[People photos with keypoints]
*** Begin section ***

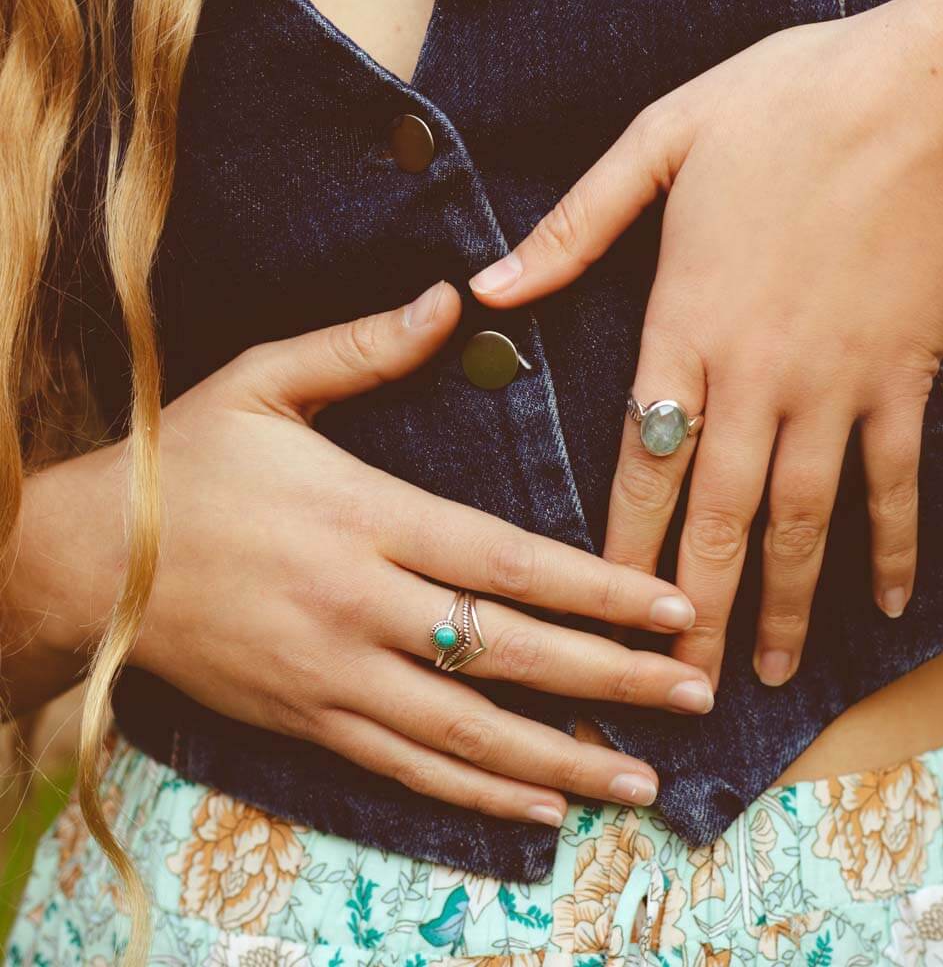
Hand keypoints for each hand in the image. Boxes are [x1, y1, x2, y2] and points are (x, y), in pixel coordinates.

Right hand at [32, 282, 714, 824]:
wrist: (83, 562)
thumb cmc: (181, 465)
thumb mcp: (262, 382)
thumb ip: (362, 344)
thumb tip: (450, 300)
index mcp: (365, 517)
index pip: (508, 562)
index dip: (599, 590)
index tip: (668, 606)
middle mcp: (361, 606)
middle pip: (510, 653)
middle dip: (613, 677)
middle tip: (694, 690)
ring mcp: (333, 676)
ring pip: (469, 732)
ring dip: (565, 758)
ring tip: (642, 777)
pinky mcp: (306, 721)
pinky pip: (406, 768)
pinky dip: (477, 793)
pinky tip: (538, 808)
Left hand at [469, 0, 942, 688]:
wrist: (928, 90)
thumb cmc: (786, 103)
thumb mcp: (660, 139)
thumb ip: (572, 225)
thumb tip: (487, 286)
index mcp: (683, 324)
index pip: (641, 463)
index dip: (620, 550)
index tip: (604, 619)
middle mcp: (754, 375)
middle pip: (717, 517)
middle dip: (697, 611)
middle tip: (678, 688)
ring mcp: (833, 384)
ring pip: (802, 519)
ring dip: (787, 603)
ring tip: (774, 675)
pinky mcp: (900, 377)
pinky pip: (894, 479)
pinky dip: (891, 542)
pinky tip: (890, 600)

*** End section ***

ABOUT THIS EXERCISE
Lines containing the string "index" above: how many are there? Answer with the number only.

ANSWER SECTION
8